Proposing Blocker/Freeze Exception Bugs Through the Blocker Tracking App

Kamil Paral kparal at redhat.com
Fri Jan 25 09:36:08 UTC 2013


> > > * I don't understand the "Release Number" in the HTML form much.
> > > We're working on a single release at a time. What's the purpose?
> > 
> > The thought was to support proposing blockers against the next
> > release,
> > not just the release which is currently under development. Not sure
> > it's incredibly important but that was the idea :)
> 
> Yeah, it's for the case when, say, right now you want to propose a
> bug
> as a blocker for F20 Alpha right now. It'd be unusual at the moment,
> but
> it does come up later in the cycle. This is the same reason we create
> the blocker tracker bugs two releases in advance, not one.

Hum, I've never used that approach (proposing something for N+2).

If we want to keep the form as simple as possible, we might consider leaving that option out.

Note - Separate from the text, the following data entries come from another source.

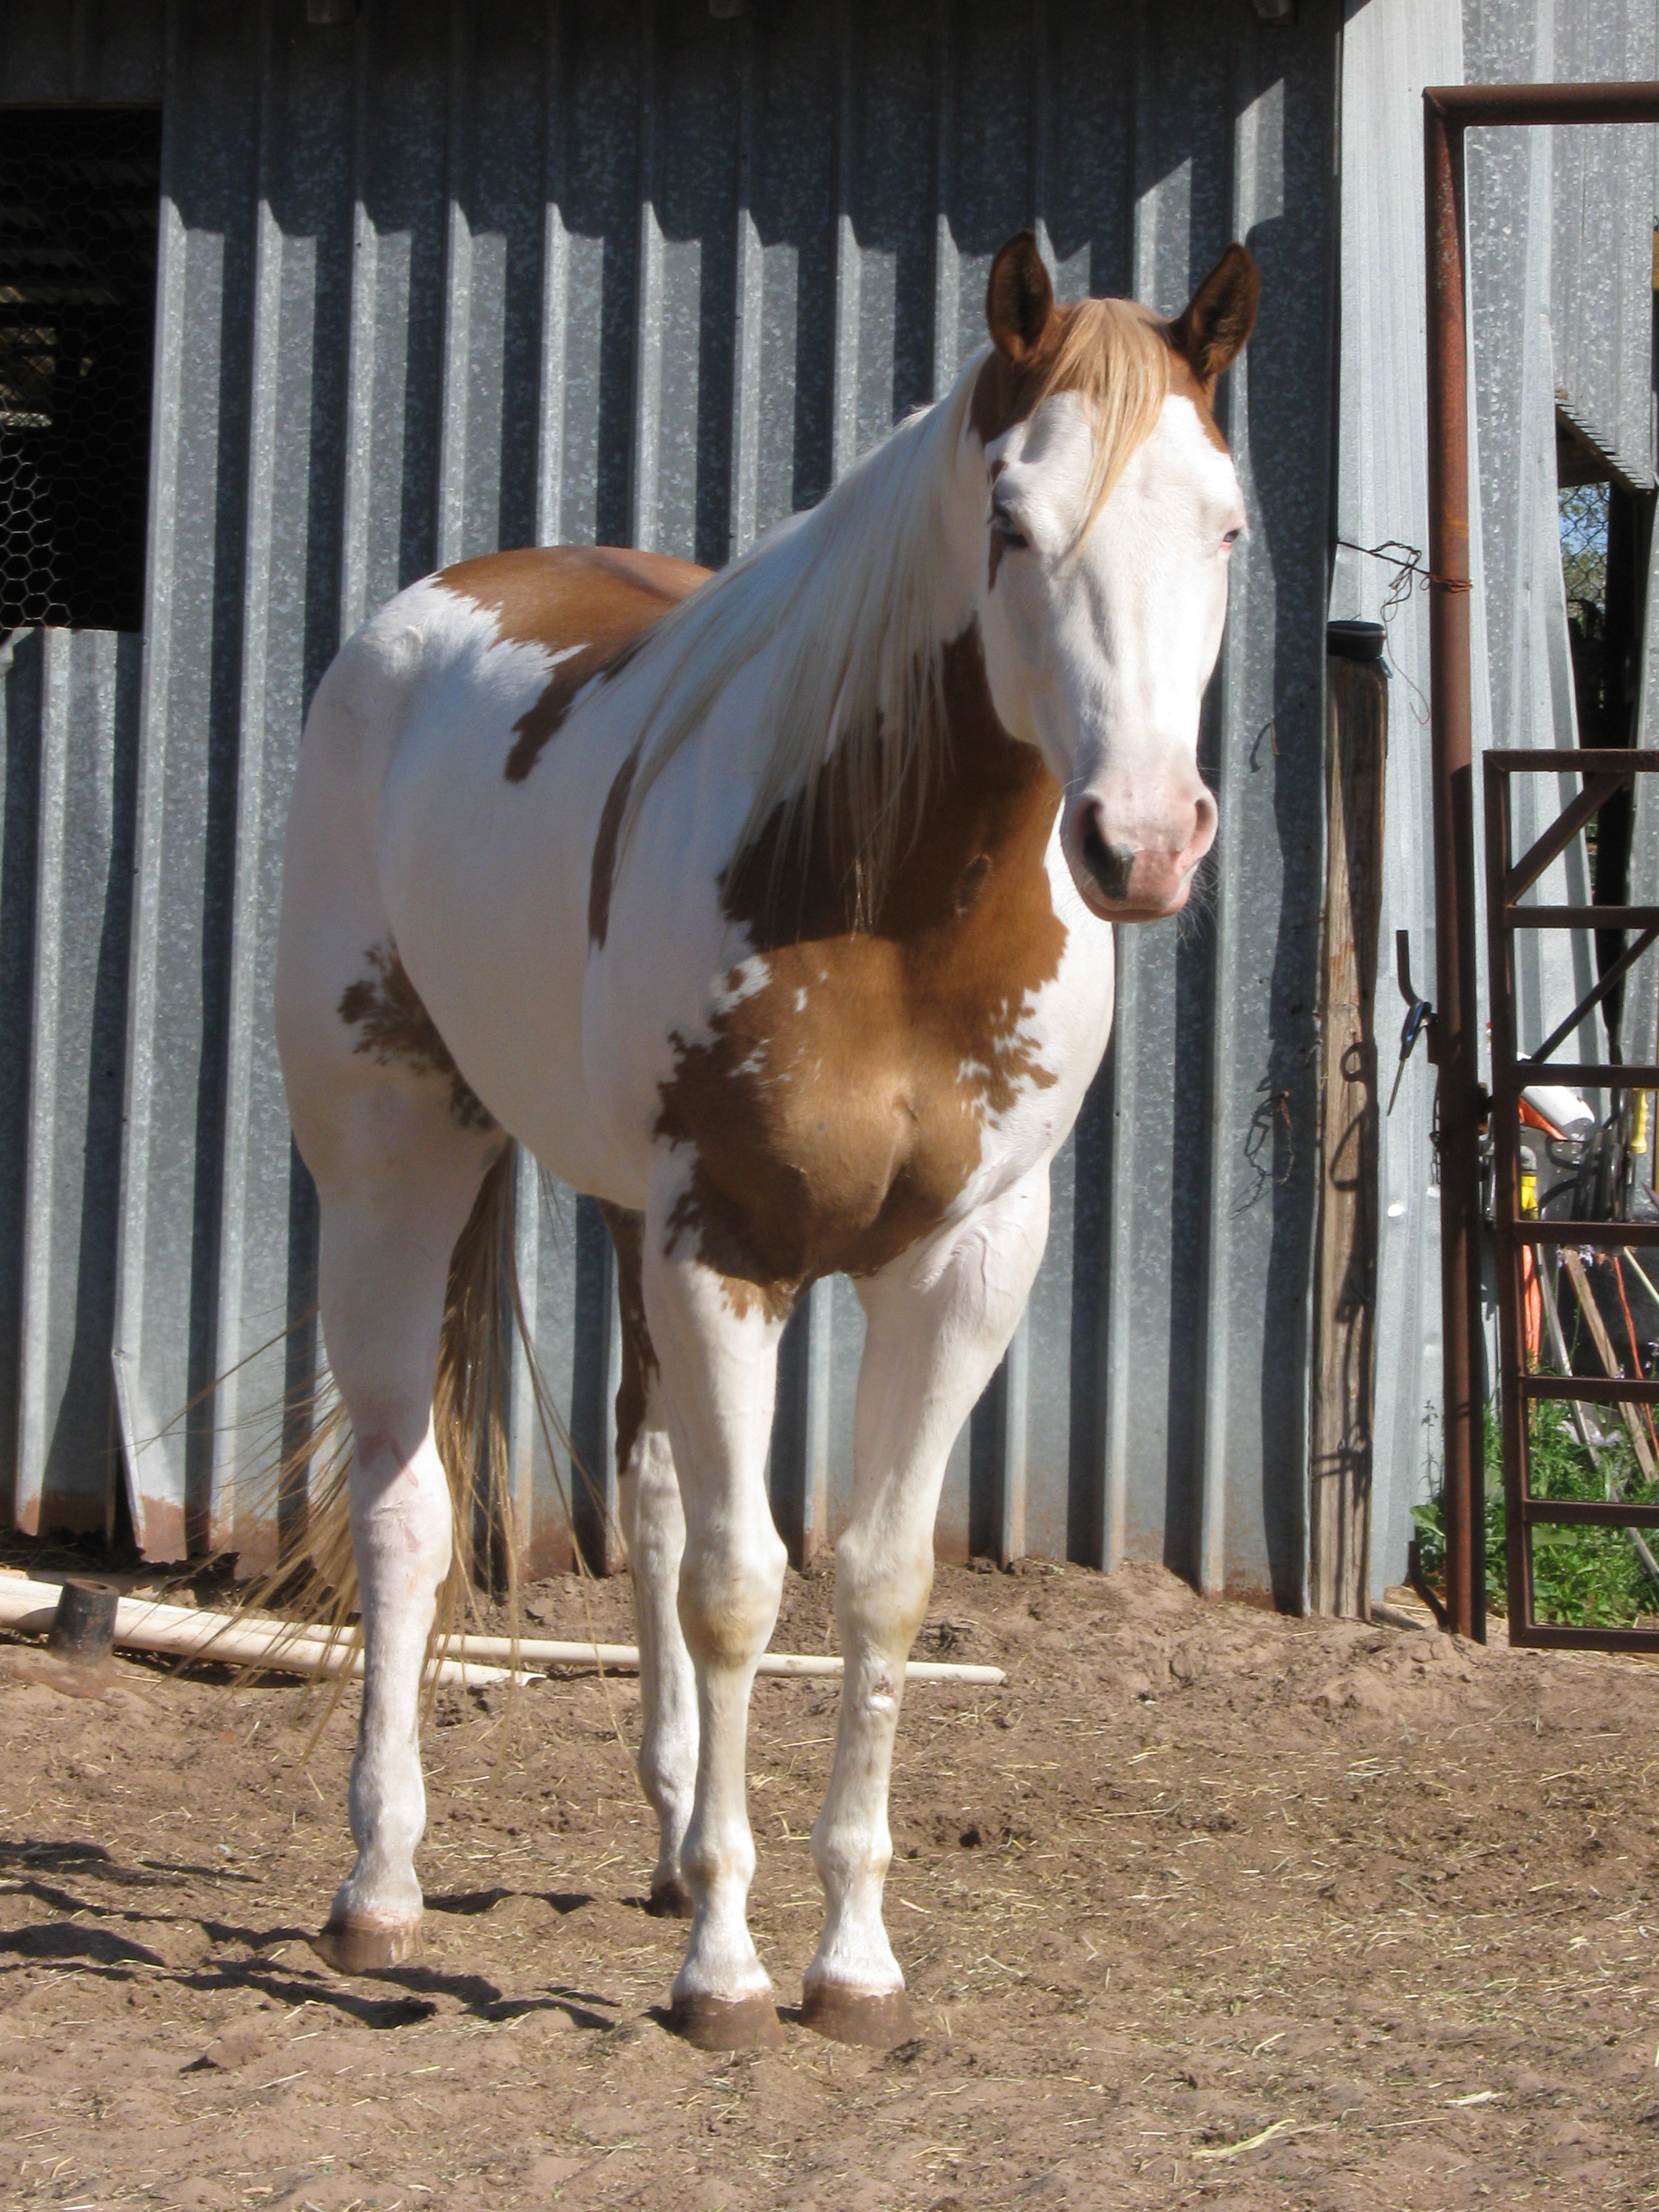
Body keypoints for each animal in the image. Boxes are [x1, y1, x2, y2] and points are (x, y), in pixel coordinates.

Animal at [273, 230, 1257, 2051]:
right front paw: (726, 1977)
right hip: (397, 1161)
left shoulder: (961, 1262)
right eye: (1011, 523)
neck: (888, 893)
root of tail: (425, 615)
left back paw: (668, 1845)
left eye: (1223, 526)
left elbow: (873, 1583)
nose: (1142, 844)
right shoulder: (727, 1243)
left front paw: (850, 1959)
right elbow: (743, 1586)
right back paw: (380, 1885)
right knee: (406, 1509)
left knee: (649, 1494)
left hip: (616, 1214)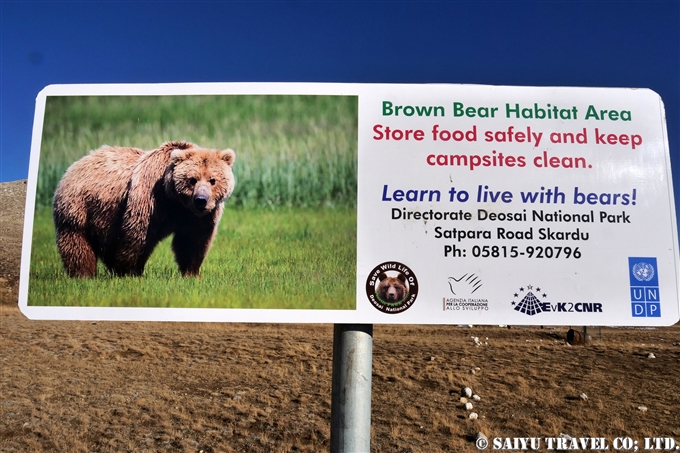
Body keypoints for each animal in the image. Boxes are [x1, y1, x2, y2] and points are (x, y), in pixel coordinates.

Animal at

I guess operating on N+2 is something that not many people do and those people are probably every capable of using the Bugzilla directly.

But this is just a cosmetic thing, definitely.

> 
> > > * As the first cut, I think the form is quite fine. But in the
> > > future
> > > I imagine we should have a bit different process and the form can
> > > adjust to it. My very rough idea:
> > > - A person can propose any important bug into "QA watchlist".
> > > He/she
> > > will acknowledge that the bug complies to our basic requirements
> > > (it's critical or affecting a lot of users, it doesn't concern
> > > just a
> > > tiny fraction of hardware, it can't be fixed post-release or
> > > significantly lowers user experience, etc). QA goes through the
> > > QA
> > > watchlist periodically, some bugs are removed right away, some
> > > are
> > > moved to the blocker/freeze-exc list, some are just kept an eye
> > > on.
> > 
> > This is an interesting idea, my only concern would be about who's
> > watching the list and any implicit promises that we would be making
> > with regard to attention given to a bug.
> > 
> > What would be the end benefit to implementing something like this?
> > Making the proposal process easier for people who aren't generally
> > involved in the blocker process? Having another grouping of bugs
> > that
> > aren't blockers, aren't FEs but could be a problem and might be
> > worth
> > testing more?

Yes and somewhat yes. I find it unfortunate that we require all people to distinguish between Alpha/Beta/Final milestones. Some bugs might be proposed for later milestones, just because people are not so familiar with our milestone requirements (and which are not easy to understand at all). So I'd like to give people an option to propose it to a "general" tracker and we should fill the correct milestone. I'd also like to give people some simplified criteria how to decide whether to propose the current bug as a blocker or not.

I assumed we could combine this with a watchlist of bugs that are very inconvenient for the user, but not really fitting the blocker process. The can't-install-rpmfusion bug is a good example. So we would have a common pool of important bugs, some of them would get 'upgraded' to proposed blockers, others would serve as a list of things to push developers to fix.

I said it was a rough idea, I found it relevant so I mentioned it. I don't have it well thought-out yet. I just wanted to briefly let you know what I've been thinking about.

> 
> Right, I'm not 100% sure what this would be for. That sounds
> suspiciously like the old Target tracker, which was dropped because
> it
> was being roundly ignored by everyone. Sometimes I feel a need for
> such
> a thing - 'hey, this is important, we should keep an eye on it, but
> it's
> not an FE' - but then I think, hmm, no-one paid any damn attention to
> the last such list we had, so...

I didn't know we had such a tracker before. Was it before my time, or was I simply oblivious to it? It's a pity that it didn't work out well. Do you have some ideas why it didn't work and how to make it work?